Sadly, I wasn't able to do both. I sat in my car with my scrapbook in my lap, but I couldn't get out of the car with it. The thought of showing it to my T, the awkwardness, and the potential for judgement and foolishness were very overwhelming. My hands were shaky, and I felt like I was going to hurl. Any time I tried to get out of the car, it was like all the blood rushed to my head and was pounding in my ears.

I finally said 'forget the scrapbook' and got out of the car. I was already 5 minutes late. T asked/mentioned that I didn't have the book. I said I brought it, but lost my nerve to bring it up. I said it was giving me too much anxiety. She said sometimes people do things even though they're anxious about them. I guess I didn't properly convey the amount of panic I felt.

I did mention that I was frustrated by all the cancellations and time changes. She pointed out that two of the five instances of cancellation were due to vacation (which is true, and I hadn't remembered). Again, I don't think I properly conveyed that it made me feel worthless.
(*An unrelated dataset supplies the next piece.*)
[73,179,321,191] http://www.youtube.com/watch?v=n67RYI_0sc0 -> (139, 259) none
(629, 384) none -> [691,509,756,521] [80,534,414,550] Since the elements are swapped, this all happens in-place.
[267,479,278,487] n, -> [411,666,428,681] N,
I just didn't feel safe/comfortable enough to say something that vulnerable. T was kinda just like...'yes, it isn't usual that I have so many scheduling issues, but I don't foresee it being a habit outside of the holiday season'. No sort of apology or anything.

Pretty crap session all together. I think I worked hard to further push T away from me. Idk why she has to keep mentioning her other patients every freaking session. And yet I hate that I'm now the person bothered that she has other patients.